Kedua, kegiatan ektrakurikuler di luar kelas. Momen di dalam kelas seringkali memiliki corak relasional terbatas, karena berfokus pada isi materi, metode dan peserta dalam pembelajaran terbatas. Sebaliknya, pembentukan karakter dalam kegiatan ekstrakurikuler mengarahkan pada corak relasi yang lebih kaya, mengatasi ruang-ruang kelas, berupa pengembangan keterampilan, minat, bakat dan kemampuan siswa, dalam bidang olah raga, seni, budaya, kelompok-kelompok diskusi, jurnalistik, dan berbagai macam peminatan dan pengembangan bakat lain. Apakah kegiatan-kegiatan di luar kelas ini sungguh telah dimaksimalkan sebaik mungkin dengan mempergunakan fasilitas yang relevan dan efektif dengan pendampingan yang terarah pada pembentukan karakter?

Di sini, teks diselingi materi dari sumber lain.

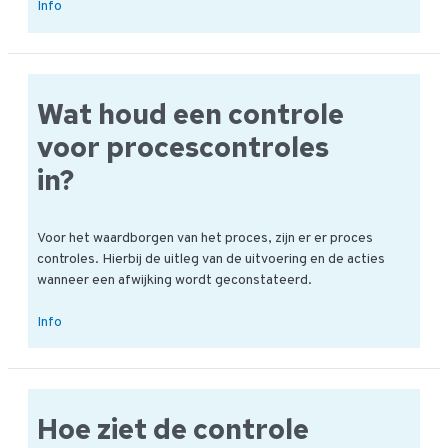
Wat
Info
is
de
controle
productvreemde
Wat houd een controle
bestanddelen?
voor procescontroles
in?
Voor het waardborgen van het proces, zijn er er proces
controles. Hierbij de uitleg van de uitvoering en de acties
wanneer een afwijking wordt geconstateerd.
Wat
Info
houd
een
controle
voor
Hoe ziet de controle
procescontroles
in?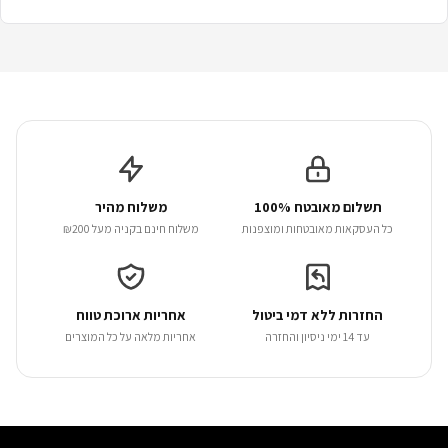
תשלום מאובטח 100%
משלוח מהיר
כל העסקאות מאובטחות ומוצפנות
משלוח חינם בקניה מעל ₪200
החזרות ללא דמי ביטול
אחריות ארוכת טווח
עד 14 ימי ניסיון והחזרה
אחריות מלאה על כל המוצרים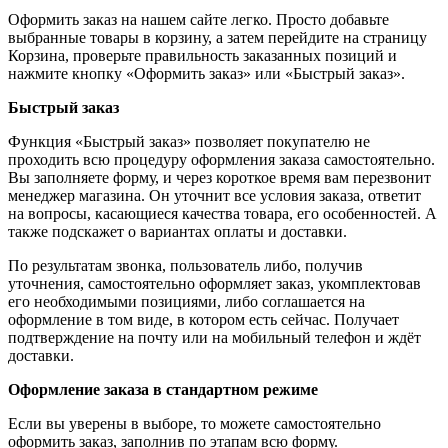
Оформить заказ на нашем сайте легко. Просто добавьте
выбранные товары в корзину, а затем перейдите на страницу
Корзина, проверьте правильность заказанных позиций и
нажмите кнопку «Оформить заказ» или «Быстрый заказ».
Быстрый заказ
Функция «Быстрый заказ» позволяет покупателю не
проходить всю процедуру оформления заказа самостоятельно.
Вы заполняете форму, и через короткое время вам перезвонит
менеджер магазина. Он уточнит все условия заказа, ответит
на вопросы, касающиеся качества товара, его особенностей. А
также подскажет о вариантах оплаты и доставки.
По результатам звонка, пользователь либо, получив
уточнения, самостоятельно оформляет заказ, укомплектовав
его необходимыми позициями, либо соглашается на
оформление в том виде, в котором есть сейчас. Получает
подтверждение на почту или на мобильный телефон и ждёт
доставки.
Оформление заказа в стандартном режиме
Если вы уверены в выборе, то можете самостоятельно
оформить заказ, заполнив по этапам всю форму.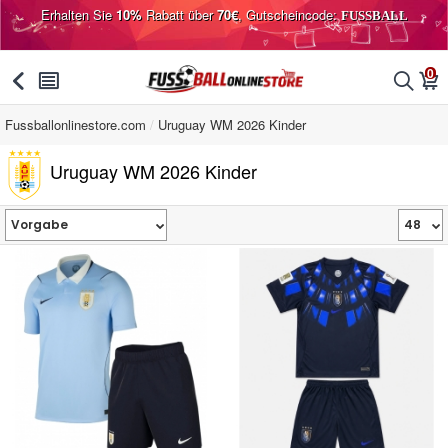
Erhalten Sie
10%
Rabatt über
70€
, Gutscheincode:
FUSSBALL
0
󰅯
󰂩
󰂨
󰃦
Fussballonlinestore.com
Uruguay WM 2026 Kinder
Uruguay WM 2026 Kinder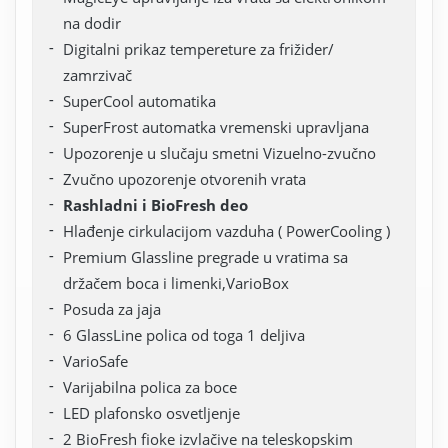
na dodir
Digitalni prikaz tempereture za frižider/
zamrzivač
SuperCool automatika
SuperFrost automatka vremenski upravljana
Upozorenje u slučaju smetni Vizuelno-zvučno
Zvučno upozorenje otvorenih vrata
Rashladni i BioFresh deo
Hlađenje cirkulacijom vazduha ( PowerCooling )
Premium Glassline pregrade u vratima sa
držačem boca i limenki,VarioBox
Posuda za jaja
6 GlassLine polica od toga 1 deljiva
VarioSafe
Varijabilna polica za boce
LED plafonsko osvetljenje
2 BioFresh fioke izvlačive na teleskopskim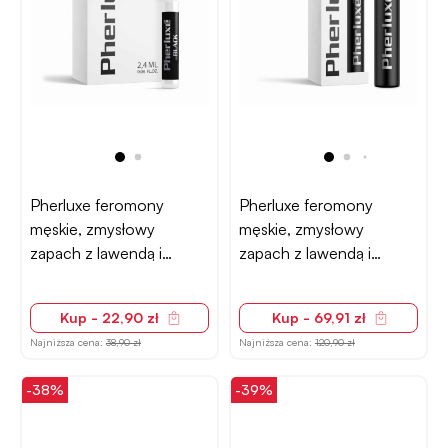
Pherluxe feromony
Pherluxe feromony
męskie, zmysłowy
męskie, zmysłowy
zapach z lawendą i
zapach z lawendą i
wanilią – 2,4ml
wanilią – spray 33ml
Kup - 22,90 zł
Kup - 69,91 zł
Najniższa cena:
38,90 zł
Najniższa cena:
120,90 zł
-38%
-39%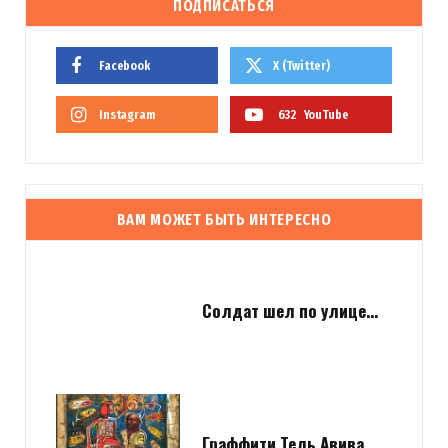
ПОДПИСАТЬСЯ
Facebook
X (Twitter)
Instagram
632
YouTube
ВАМ МОЖЕТ БЫТЬ ИНТЕРЕСНО
Солдат шел по улице…
Граффити Тель Авива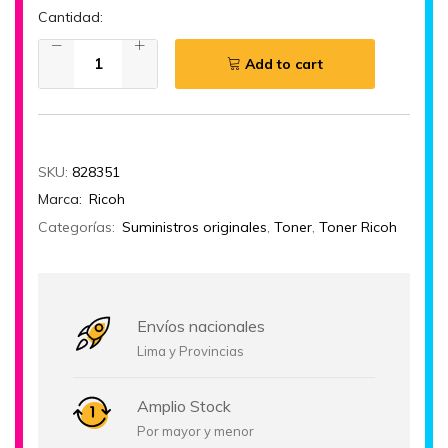
Cantidad:
Add to cart
SKU:
828351
Marca:
Ricoh
Categorías:
Suministros originales
,
Toner
,
Toner Ricoh
Envíos nacionales
Lima y Provincias
Amplio Stock
Por mayor y menor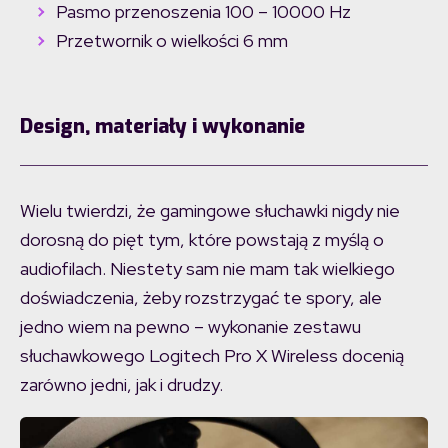
Pasmo przenoszenia 100 – 10000 Hz
Przetwornik o wielkości 6 mm
Design, materiały i wykonanie
Wielu twierdzi, że gamingowe słuchawki nigdy nie
dorosną do pięt tym, które powstają z myślą o
audiofilach. Niestety sam nie mam tak wielkiego
doświadczenia, żeby rozstrzygać te spory, ale
jedno wiem na pewno – wykonanie zestawu
słuchawkowego Logitech Pro X Wireless docenią
zarówno jedni, jak i drudzy.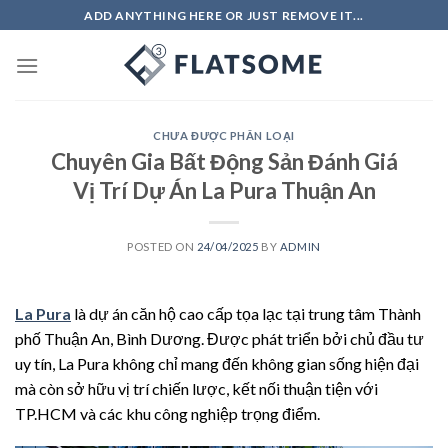
Skip
ADD ANYTHING HERE OR JUST REMOVE IT...
to
content
CHƯA ĐƯỢC PHÂN LOẠI
Chuyên Gia Bất Động Sản Đánh Giá
Vị Trí Dự Án La Pura Thuận An
POSTED ON
24/04/2025
BY
ADMIN
La Pura
là dự án căn hộ cao cấp tọa lạc tại trung tâm Thành
phố Thuận An, Bình Dương. Được phát triển bởi chủ đầu tư
uy tín, La Pura không chỉ mang đến không gian sống hiện đại
mà còn sở hữu vị trí chiến lược, kết nối thuận tiện với
TP.HCM và các khu công nghiệp trọng điểm.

Ketiga, kolaborasi antara sekolah dengan rumah dan masyarakat. Pendidikan karakter merupakan urusan semua orang. Ini akan efektif bila ada kolaborasi antara sekolah dan rumah, antara lembaga pendidikan dan masyarakat sekitar lingkungan. Sejauh mana sekolah telah melibatkan komunitas-komunitas di luar sekolah untuk membantu para siswa dalam pembentukan karakter, entah itu melalui kegiatan sosial, seni, budaya dan olah raga, melalui kompetisi maupun kolaborasi?
Tiga hal ini seharusnya menjadi dasar bagi lembaga pendidikan untuk menentukan apakah mereka perlu memperpanjang alokasi waktu siswa berada di sekolah atau tidak. Yang paling memahami dinamika pendidikan di unit terkecil sekolah adalah para guru, siswa dan orang tua. Beberapa hal yang perlu dilakukan oleh Kemendikbud bila ingin menawarkan strategi pembentukan karakter efektif.
Pertama, meningkatkan kualitas layanan, baik itu pengayaan pengetahuan dan peningkatan keterampilan, di mana momen-momen pendidikan (di kelas, di luar kelas, dan di komunitas) bisa dimaksimalkan.
Kedua, membuat pedoman untuk evaluasi diri sekolah apakah mereka perlu memperpanjang waktu bersekolah atau tidak, berdasarkan prinsip-prinsip dan indikator yang jelas dan dapat dipahami unit sekolah.
Ketiga, tidak memaksakan penyeragaman, melainkan mendukung inovasi-inovasi baru yang sudah menjadi best practices di sekolah-sekolah.
Indonesia yang bhinneka tidak dapat dikelola dengan satu kebijakan pendidikan sama untuk semua. Strategi pendidikan karakter efektif mempersyaratkan dibukanya ruang-ruang bagi inovasi, kreasi, partisipasi publik dan penguatan sistem yang sudah ada melalui pengembangan kapasitas para pendidik. Dinamika pendidikan yang sehat dibutuhkan untuk lahirnya inovasi strategi pendidikan karakter berkelanjutan.
Doni Koesoema A. Pemerhati pendidikan dan Pengajar di Universitas Multimedia Nusantara, Serpong.